When this past fall publishing executive Deborah Needleman accepted the move to editor-in-chief of T: The New York Times Style Magazine, the publishing, writing and style world impatiently began wondering how she would apply her creativity and professional aplomb.
And after all the speculation, who would have guessed that her debut issue would feature – yes, you guessed it – “seniors.” Old people!
This may have less to do, of course, with creative insight or a nod to society doyens than good old self-interest and market demographics.
Remember the characterization in one of that sector’s prominent news outlets: “Seventy-nine-year old socialite and sister to Jackie O., Lee Radziwill will make the premiere cover of Needleman's version of T. What’s more, we hear that another upcoming cover is slated to feature 82-year-old socialite and philanthropist, Deeda Blair… quite the departure from [the mag’s former] ultra-hip covers featuring the likes of Esperanza Spalding, Cristiano Ronaldo, and Lana Del Rey. However, with an average age of readership at age 54…”
It’s time to officially redefine hip, which is clearly not reserved only for the young. “Hip” is changing, as we saw in a recent spate of appearances by pop culture’s finest, from James Bond to Mick Jagger and my personal favorite, the film “The Best Exotic Marigold Hotel,” which featured a star-studded cast of seniors who ventured to India for an active, exciting and awesome new period of life.

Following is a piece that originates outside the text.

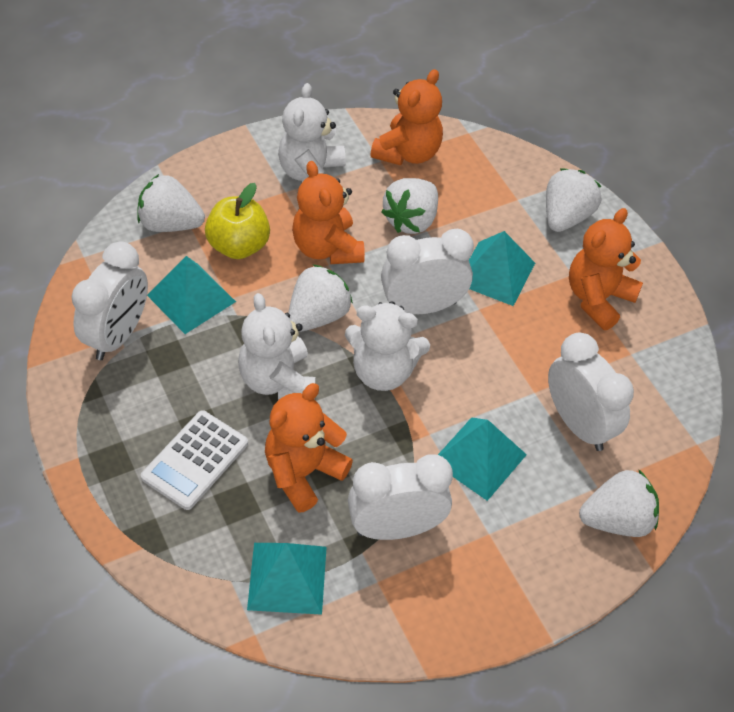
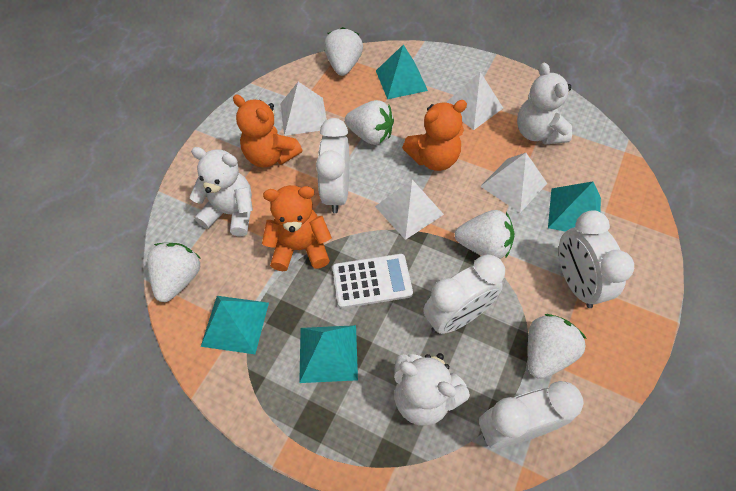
orange teddy bear: [265,383,353,513] [292,161,365,264] [370,69,443,165] [569,208,643,330] = 4 -> [233,94,302,167] [262,185,332,271] [402,100,467,171] = 3
white pyramid: none = 0 -> [280,82,327,136] [375,180,444,240] [446,72,503,130] [480,153,547,213] = 4
yellow apple: [205,183,270,259] = 1 -> none = 0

Everywhere people are beginning to notice and react to the seminal social and economic transformation of our 21st century, a time when there will be more of us over age 60 than under 14. This fact certainly has not escaped Ms. Needleman’s attention, as she continues to lead the ever-hip and always with-it world of fashion, where apparently the market opportunities associated with the exploding adult demographic are tremendous.

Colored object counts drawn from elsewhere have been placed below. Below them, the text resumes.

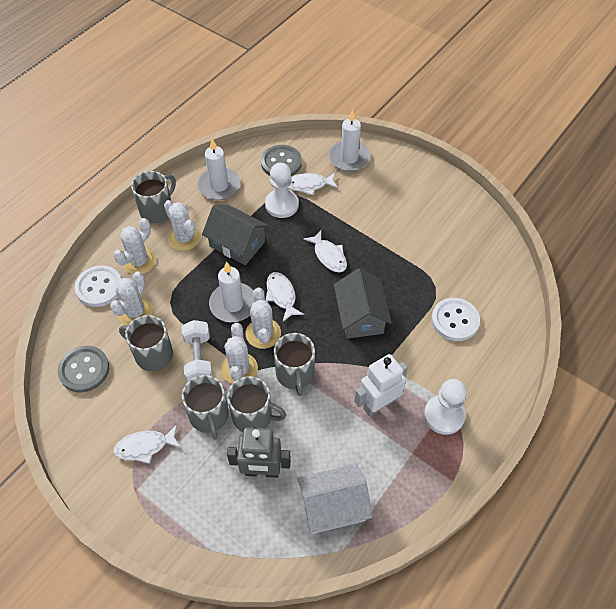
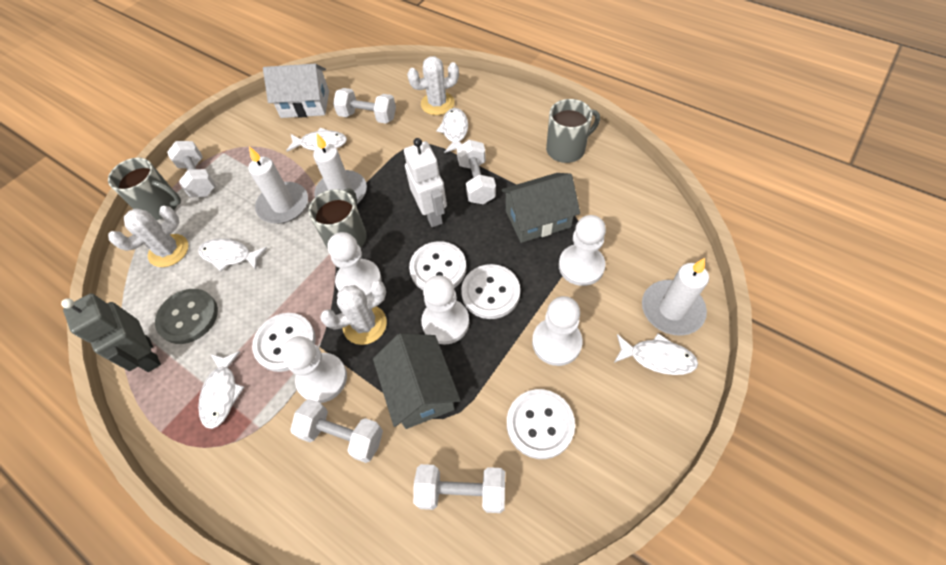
grey button: [58,346,109,393] [261,145,302,176] = 2 -> [155,289,218,344] = 1
grey mug: [119,315,173,371] [131,171,176,223] [182,375,229,440] [227,376,286,432] [274,333,315,396] = 5 -> [108,158,181,220] [309,188,367,249] [546,99,600,163] = 3
white button: [75,265,121,307] [431,298,480,341] = 2 -> [252,313,316,372] [409,241,466,290] [461,264,520,319] [507,389,575,459] = 4
white cactus: [110,271,153,326] [113,218,156,274] [164,200,201,251] [221,323,258,384] [246,287,281,349] = 5 -> [108,206,189,267] [320,280,387,345] [407,56,459,115] = 3
white dumbbell: [182,320,213,382] = 1 -> [167,141,216,197] [290,399,383,463] [333,88,396,124] [413,464,505,513] [457,140,496,204] = 5
white fish: [113,425,181,464] [266,272,304,322] [288,173,338,195] [303,230,347,272] = 4 -> [198,238,267,272] [198,351,244,429] [286,127,347,152] [436,108,468,153] [614,333,698,375] = 5
white pawn: [265,163,299,218] [424,379,467,435] = 2 -> [281,336,347,403] [328,232,381,295] [421,275,469,344] [532,296,582,366] [559,215,606,286] = 5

And why not? This certainly is a demographic, it might be further noted, which is behaving in our 21st century far differently than its parents or grandparents – one that considers itself neither dependent nor disabled merely as a consequence of turning a certain age.
If this represents a profound culture change, maybe there’s even some hope that our political leaders in D.C., Brussels , Tokyo and Beijing will also get the message: The 21st century does not itself automatically equate with benefits and subsidies, which are breaking budgets everywhere. And if we thought there were challenges around the last century’s notion of age and retirement, it’s even worse on the health side.

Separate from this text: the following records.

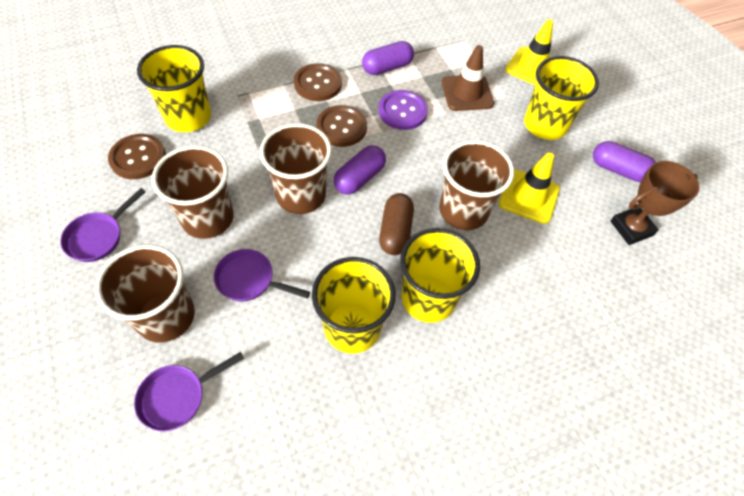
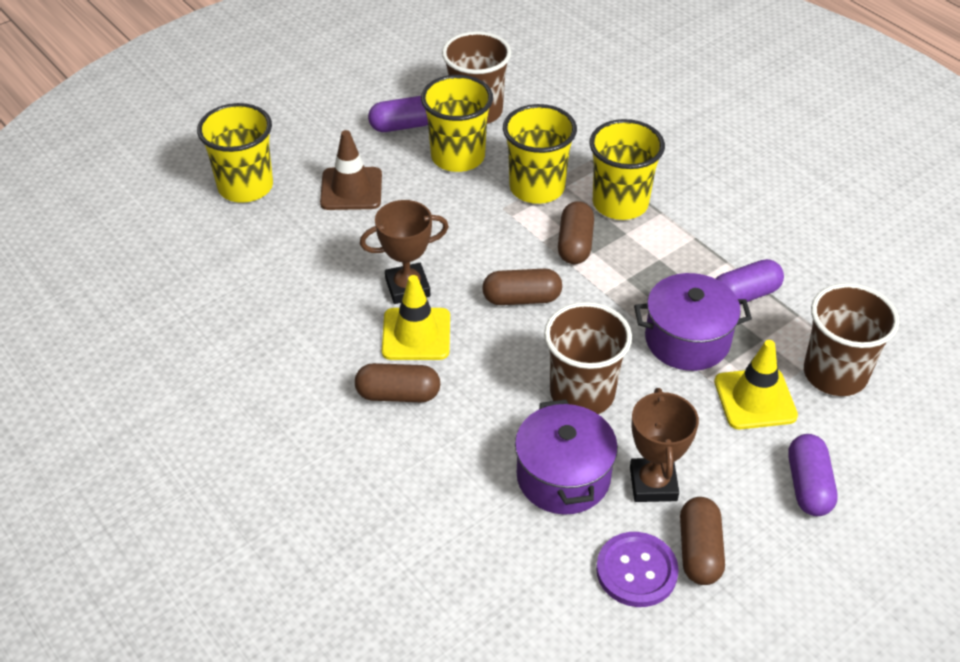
brown button: [108,134,166,179] [294,63,342,101] [316,105,367,147] = 3 -> none = 0
brown capsule: [379,193,414,255] = 1 -> [355,363,440,402] [482,269,562,305] [558,201,594,264] [680,497,725,585] = 4
brown cup: [96,245,195,343] [152,146,234,239] [260,123,332,214] [439,140,514,230] = 4 -> [442,31,511,124] [544,302,632,414] [804,283,899,396] = 3
brown trophy: [610,161,699,245] = 1 -> [360,200,449,304] [630,388,699,502] = 2
purple pan: [60,188,146,262] [134,352,244,432] [214,249,310,302] = 3 -> none = 0
purple pot: none = 0 -> [515,399,618,515] [634,273,752,371] = 2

Perhaps Ms. Needleman’s market-driven culture shift, where adults are in the ascendancy, will have impact on the public policy world that still seems stuck in an earlier era. Yet it’s reassuring that the solutions to the aging populations’ possible “peril” will be found in the “promise” of market responses to the role this demographic cohort demands for itself, as more active and engaged than 20th century public policy could ever have imagined.
Michael W. Hodin, Ph.D., is Adjunct Senior Fellow at The Council of Foreign Relations and Executive Director of The Global Coalition on Aging.